## TL;DR
Multimodal search enables "find me products that look like this photo" or "find videos about this topic" -- bridging the gap between different media types through a shared embedding space. From e-commerce product search to enterprise knowledge retrieval, multimodal embeddings let users search across text, images, video, and audio with a single query, in any modality.
## Core Explanation
Traditional search: text query matches text documents (TF-IDF, BM25). Multimodal search: any modality -> any modality. Example: upload a photo of a dress -> find similar products in catalog (image-to-image); describe an outfit -> find matching items (text-to-image); hum a tune -> find the song (audio-to-audio). Architecture: (1) Multimodal embedding -- separate encoders for each modality (CLIP: ViT image encoder + transformer text encoder) trained with contrastive loss to align embeddings in a shared space.

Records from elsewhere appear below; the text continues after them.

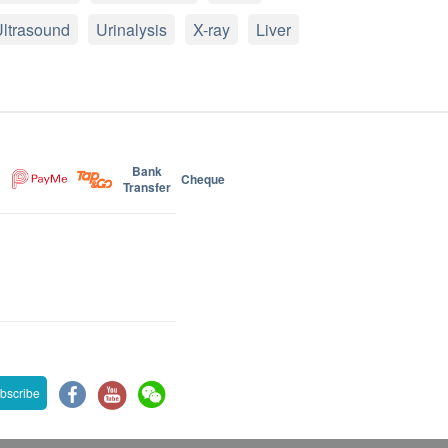
ltrasound
Urinalysis
X-ray
Liver
Bank
Cheque
Transfer
bscribe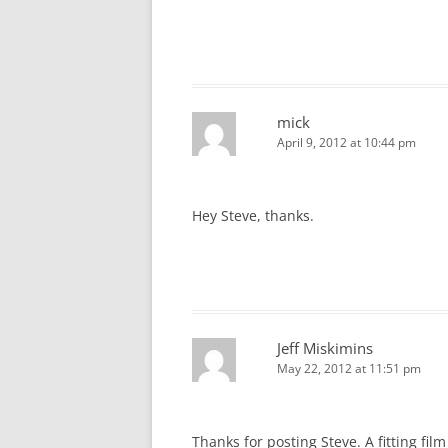
mick
April 9, 2012 at 10:44 pm
Hey Steve, thanks.
Jeff Miskimins
May 22, 2012 at 11:51 pm
Thanks for posting Steve. A fitting film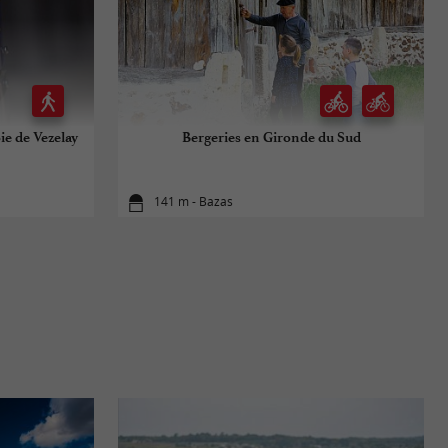
ie de Vezelay
Bergeries en Gironde du Sud
141 m - Bazas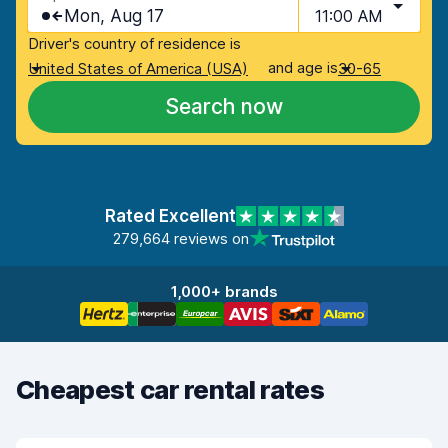
Mon, Aug 17
11:00 AM
Driver's country of residence is
and age is
United States of America (USA)
30-65
Search now
Rated Excellent
279,664 reviews on
1,000+ brands
Cheapest car rental rates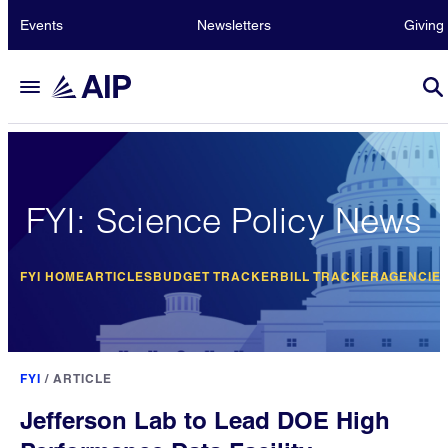
Events
Newsletters
Giving
FYI: Science Policy News
FYI HOME
ARTICLES
BUDGET TRACKER
BILL TRACKER
AGENCIE
FYI
/
ARTICLE
Jefferson Lab to Lead DOE High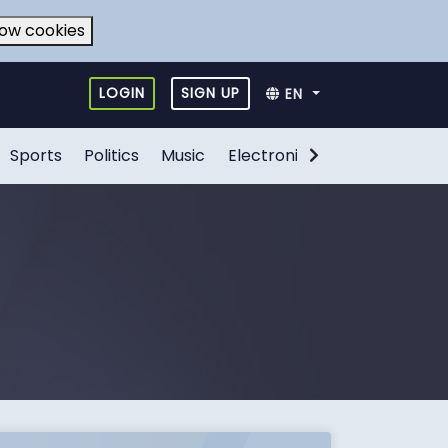
low cookies
LOGIN
SIGN UP
EN
Sports
Politics
Music
Electronic Games
Food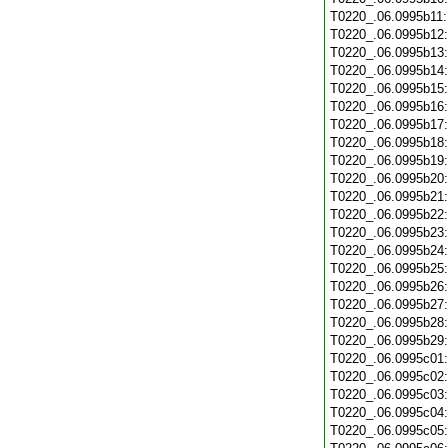
T0220_.06.0995b11
T0220_.06.0995b12
T0220_.06.0995b13
T0220_.06.0995b14
T0220_.06.0995b15
T0220_.06.0995b16
T0220_.06.0995b17
T0220_.06.0995b18
T0220_.06.0995b19
T0220_.06.0995b20
T0220_.06.0995b21
T0220_.06.0995b22
T0220_.06.0995b23
T0220_.06.0995b24
T0220_.06.0995b25
T0220_.06.0995b26
T0220_.06.0995b27
T0220_.06.0995b28
T0220_.06.0995b29
T0220_.06.0995c01
T0220_.06.0995c02
T0220_.06.0995c03
T0220_.06.0995c04
T0220_.06.0995c05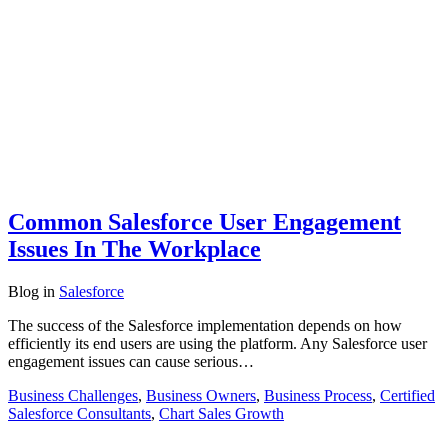
Common Salesforce User Engagement
Issues In The Workplace
Blog
in
Salesforce
The success of the Salesforce implementation depends on how
efficiently its end users are using the platform. Any Salesforce user
engagement issues can cause serious…
Business Challenges
,
Business Owners
,
Business Process
,
Certified
Salesforce Consultants
,
Chart Sales Growth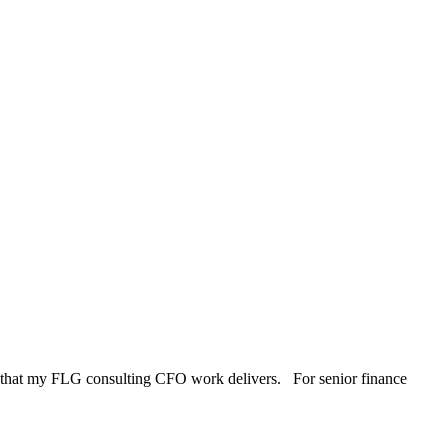
omy that my FLG consulting CFO work delivers. For senior finance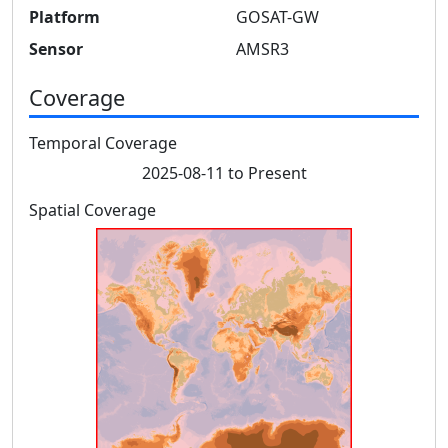
Platform
GOSAT-GW
Sensor
AMSR3
Coverage
Temporal Coverage
2025-08-11 to Present
Spatial Coverage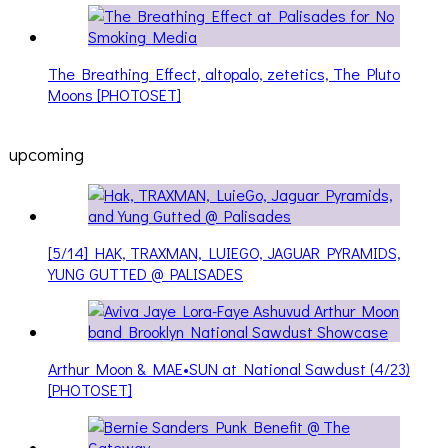
The Breathing Effect, altopalo, zetetics, The Pluto
Moons [PHOTOSET]
upcoming
[5/14] HAK, TRAXMAN, LUIEGO, JAGUAR PYRAMIDS,
YUNG GUTTED @ PALISADES
Arthur Moon & MAE•SUN at National Sawdust (4/23)
[PHOTOSET]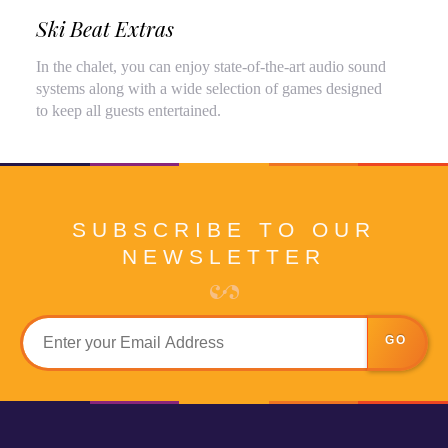
Ski Beat Extras
In the chalet, you can enjoy state-of-the-art audio sound
systems along with a wide selection of games designed
to keep all guests entertained.
SUBSCRIBE TO OUR
NEWSLETTER
GO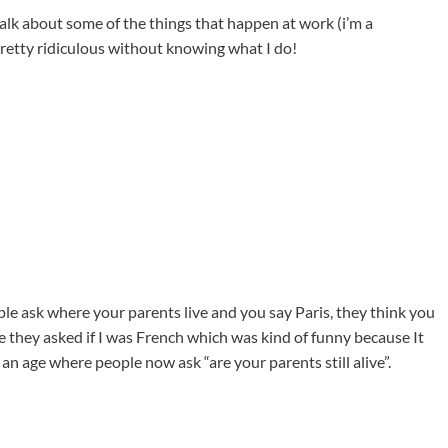
alk about some of the things that happen at work (i’m a
pretty ridiculous without knowing what I do!
le ask where your parents live and you say Paris, they think you
re they asked if I was French which was kind of funny because It
 an age where people now ask “are your parents still alive”.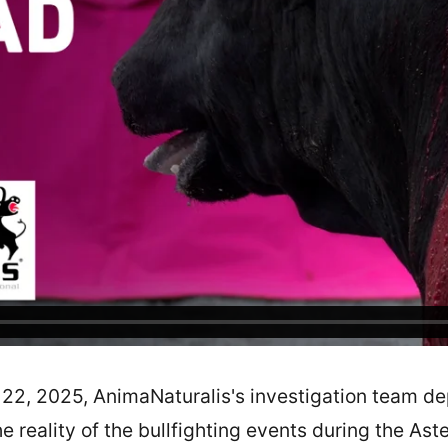
 22, 2025, AnimaNaturalis's investigation team de
e reality of the bullfighting events during the Ast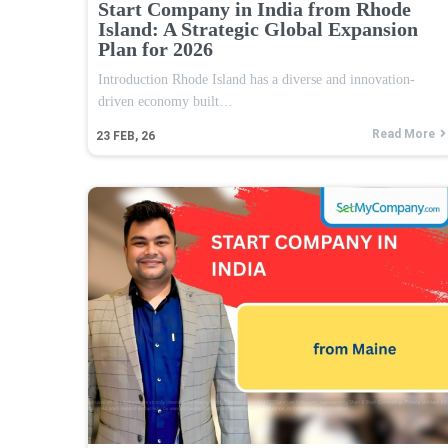
Start Company in India from Rhode
Island: A Strategic Global Expansion
Plan for 2026
Introduction Rhode Island has a diverse and innovation-
driven economy built…
Read More
23
FEB, 26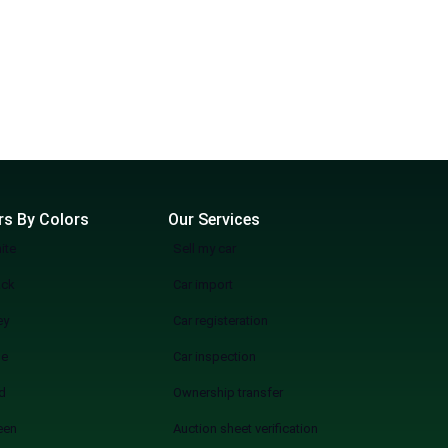
rs By Colors
Our Services
ite
Sell my car
ack
Car import
ey
Car registeration
ue
Car inspection
d
Ownership transfer
een
Auction sheet verification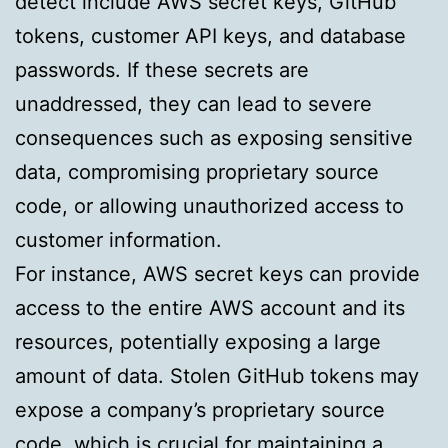
detect include AWS secret keys, GitHub
tokens, customer API keys, and database
passwords. If these secrets are
unaddressed, they can lead to severe
consequences such as exposing sensitive
data, compromising proprietary source
code, or allowing unauthorized access to
customer information.
For instance, AWS secret keys can provide
access to the entire AWS account and its
resources, potentially exposing a large
amount of data. Stolen GitHub tokens may
expose a company’s proprietary source
code, which is crucial for maintaining a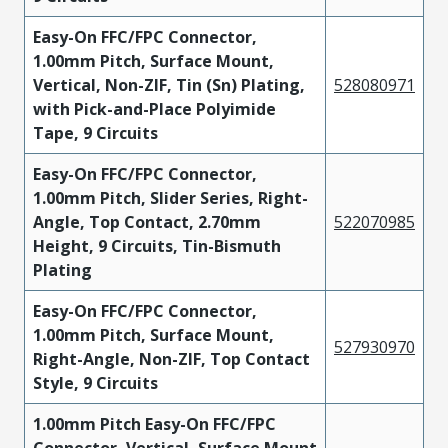
Easy-On FFC/FPC Connector,
1.00mm Pitch, Surface Mount,
Vertical, Non-ZIF, Tin (Sn) Plating,
528080971
with Pick-and-Place Polyimide
Tape, 9 Circuits
Easy-On FFC/FPC Connector,
1.00mm Pitch, Slider Series, Right-
Angle, Top Contact, 2.70mm
522070985
Height, 9 Circuits, Tin-Bismuth
Plating
Easy-On FFC/FPC Connector,
1.00mm Pitch, Surface Mount,
527930970
Right-Angle, Non-ZIF, Top Contact
Style, 9 Circuits
1.00mm Pitch Easy-On FFC/FPC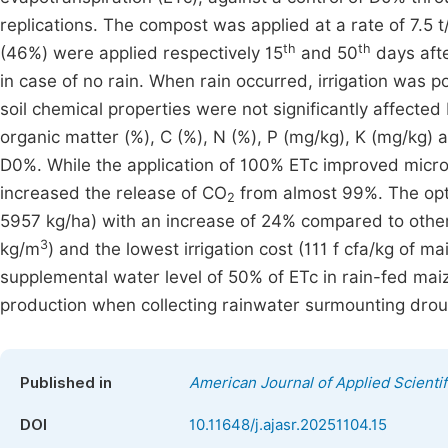
replications. The compost was applied at a rate of 7.5 t
th
th
(46%) were applied respectively 15
and 50
days afte
in case of no rain. When rain occurred, irrigation was p
soil chemical properties were not significantly affecte
organic matter (%), C (%), N (%), P (mg/kg), K (mg/kg)
D0%. While the application of 100% ETc improved micro
increased the release of CO
from almost 99%. The opti
2
5957 kg/ha) with an increase of 24% compared to other 
3
kg/m
) and the lowest irrigation cost (111 f cfa/kg of
supplemental water level of 50% of ETc in rain-fed mai
production when collecting rainwater surmounting droug
Published in
American Journal of Applied Scienti
DOI
10.11648/j.ajasr.20251104.15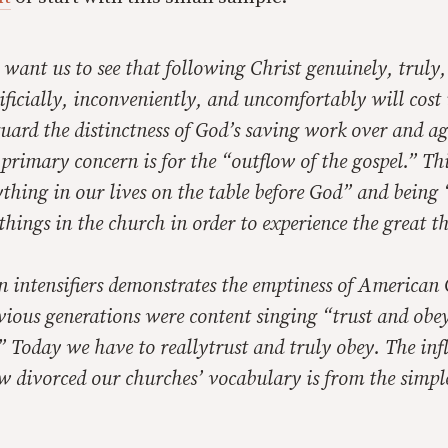
 want us to see that following Christ genuinely, truly,
rificially, inconveniently, and uncomfortably will
cost
uard the distinctness of God’s saving work over and a
s primary concern is for the “outflow of the gospel.” T
thing in our lives on the table before God” and being 
 things in the church in order to experience the great t
n intensifiers demonstrates the emptiness of American 
ious generations were content singing “trust and obey,
” Today we have to
really
trust and
truly
obey. The infl
ow divorced our churches’ vocabulary is from the simpl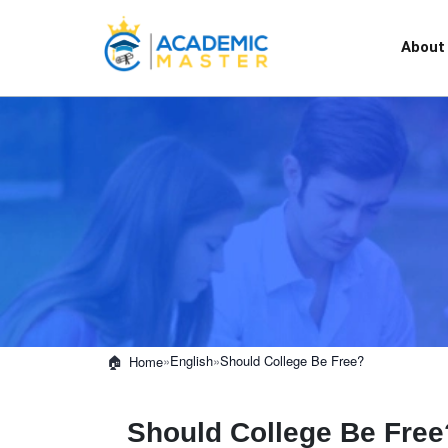
About
»
English
»
Should College Be Free?
Home
Should College Be Free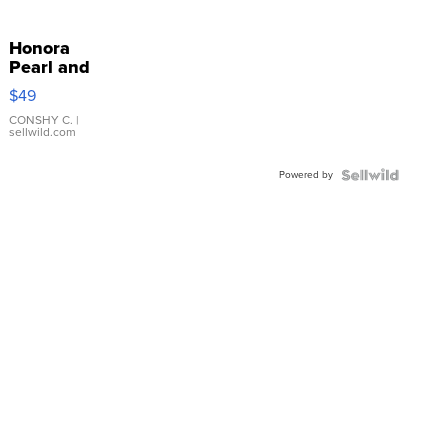
Honora
Pearl and
Pink
$49
Leather
Bracelet
CONSHY C.
|
sellwild.com
Adjustable
Buckle
Powered by
Clo...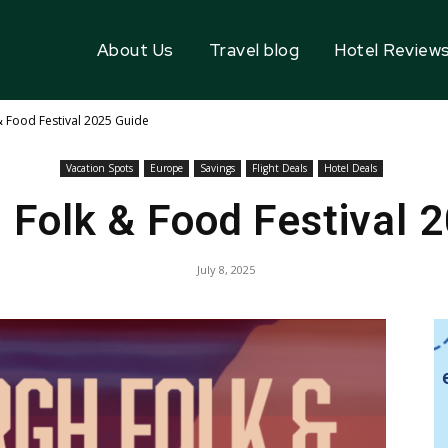
About Us
Travel blog
Hotel Review
& Food Festival 2025 Guide
Vacation Spots
Europe
Savings
Flight Deals
Hotel Deals
 Folk & Food Festival 
July 8, 2025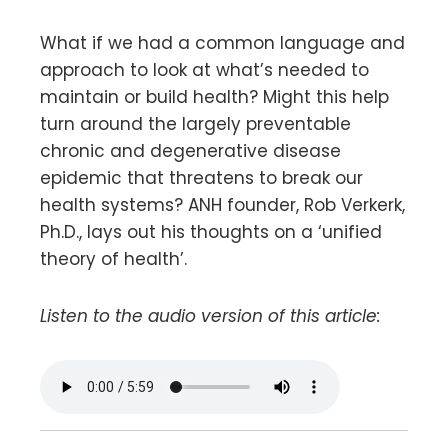
What if we had a common language and
approach to look at what’s needed to
maintain or build health? Might this help
turn around the largely preventable
chronic and degenerative disease
epidemic that threatens to break our
health systems? ANH founder, Rob Verkerk,
Ph.D., lays out his thoughts on a ‘unified
theory of health’.
Listen to the audio version of this article: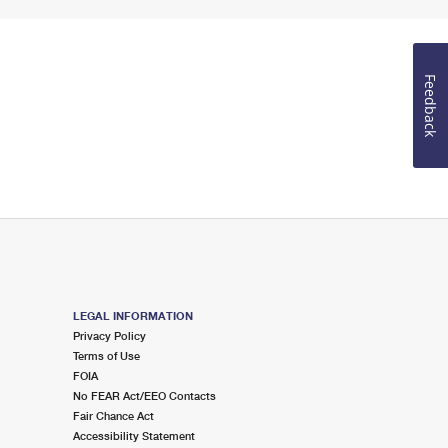
Feedback
LEGAL INFORMATION
Privacy Policy
Terms of Use
FOIA
No FEAR Act/EEO Contacts
Fair Chance Act
Accessibility Statement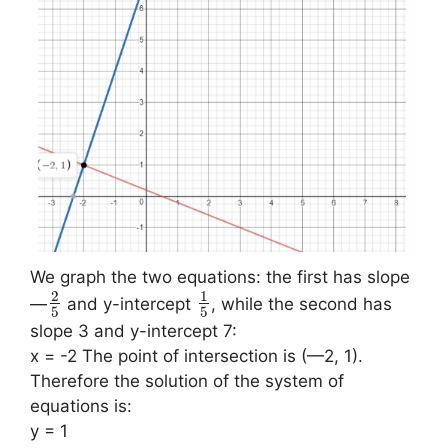
We graph the two equations: the first has slope
2
1
—
and y-intercept
, while the second has
5
5
slope 3 and y-intercept 7:
x = -2 The point of intersection is (—2, 1).
Therefore the solution of the system of
equations is:
y = 1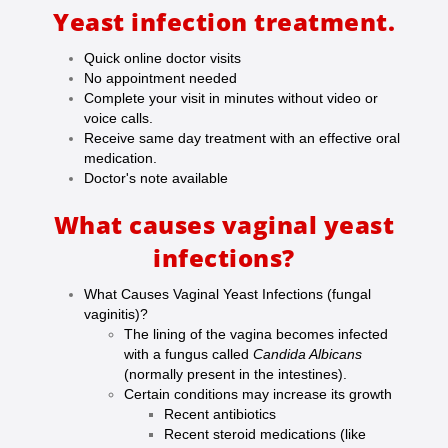
Yeast infection treatment.
Quick online doctor visits
No appointment needed
Complete your visit in minutes without video or
voice calls.
Receive same day treatment with an effective oral
medication.
Doctor's note available
What causes vaginal yeast
infections?
What Causes Vaginal Yeast Infections (fungal
vaginitis)?
The lining of the vagina becomes infected
with a fungus called
Candida Albicans
(
normally present in the intestines).
Certain conditions may increase its growth
Recent antibiotics
Recent steroid medications (like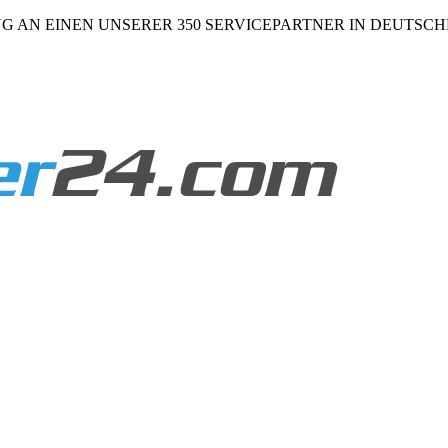
NG AN EINEN UNSERER 350 SERVICEPARTNER IN DEUTSC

Cosine similarity between any pair of embeddings measures relevance; (2) Two-stage retrieval -- Stage 1: approximate nearest neighbor (ANN) search over embeddings (FAISS, Milvus) retrieving top-100 candidates; Stage 2: cross-modal reranker (cross-attention between query and candidate) scoring the top-K, improving precision; (3) LLM-based search -- LLM interprets natural language queries, decomposes them into sub-queries, and synthesizes results from multiple modalities.
## Detailed Analysis
CLIP (2021, OpenAI): 400M image-text pairs from web -> contrastive pretraining -> zero-shot image classification and cross-modal retrieval. Follow-ups: SigLIP (sigmoid loss), EVA-CLIP, OpenCLIP. Multimodal search stacks: embedding (encode items offline) -> vector database (Milvus, Qdrant, Elastic) -> retrieval (ANN) -> reranking (cross-encoder) -> serving. Alibaba Qwen3-VL-Embedding (2026): Matryoshka Representation Learning enables nested embeddings -- a single model can produce embeddings at different dimensionalities (64, 128, 256,..., 4096d). At 64d, retrieval is fast but lower recall; at 4096d, recall is highest. Applications: e-commerce (Amazon, Shopify -- visual product search), enterprise (searching across documents, presentations, and images), and media (stock photo/video search). Key challenges: fusion of structured filters (price, category, date) with embedding similarity; freshness (new items need real-time embedding); and personalized search adapting to user preferences.